> _SUPPLIED ENTRIES_
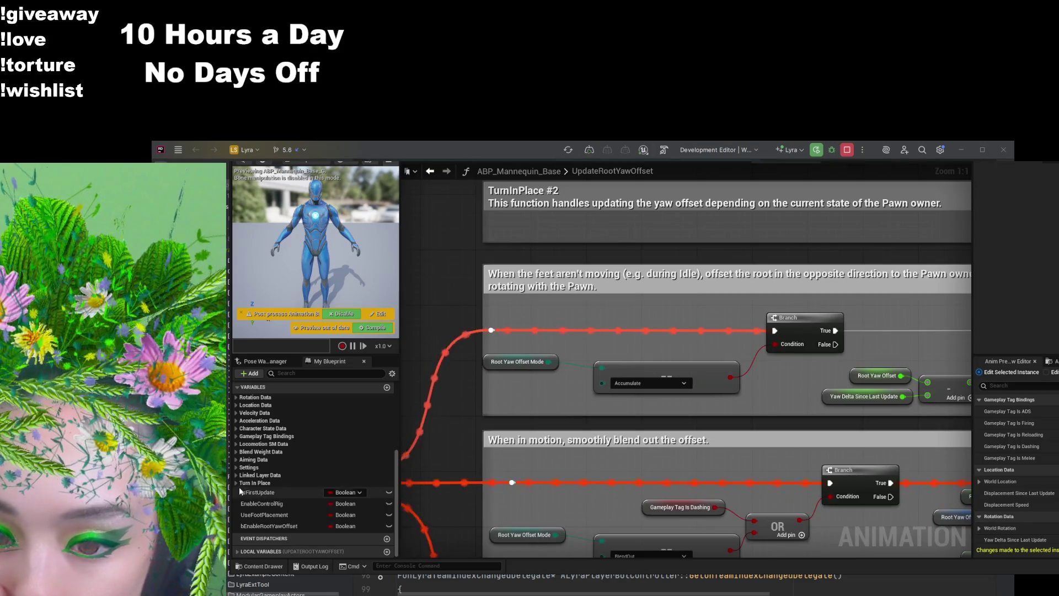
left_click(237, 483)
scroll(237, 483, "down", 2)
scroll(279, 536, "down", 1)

---

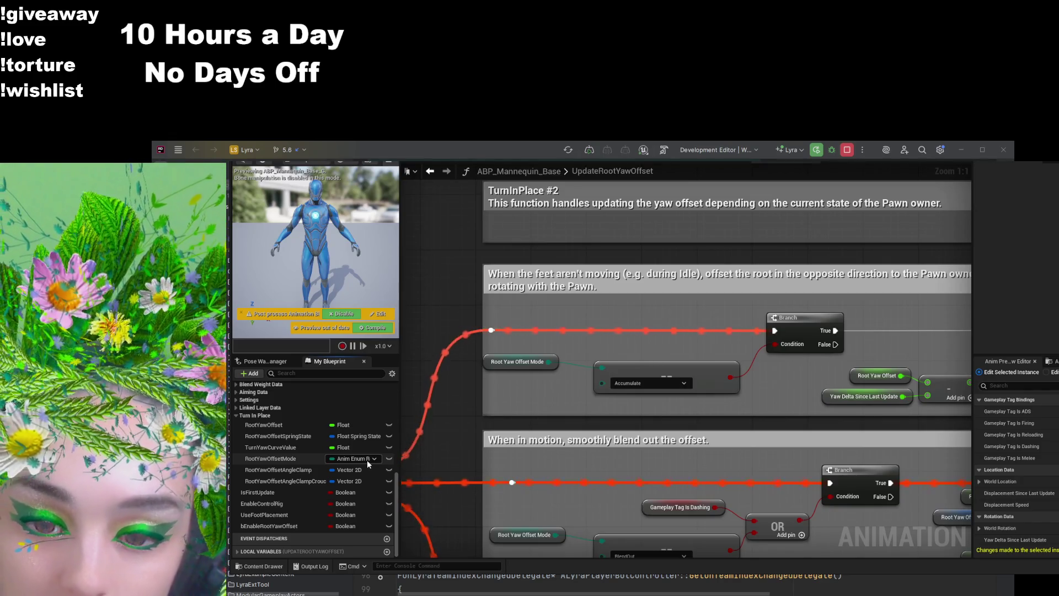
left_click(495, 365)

> _INSTRUCTIONS TO FOLLOW_
Look through the entries and return every line where "down" appears.

> _TASK ANSWER_
scroll(237, 483, "down", 2)
scroll(279, 536, "down", 1)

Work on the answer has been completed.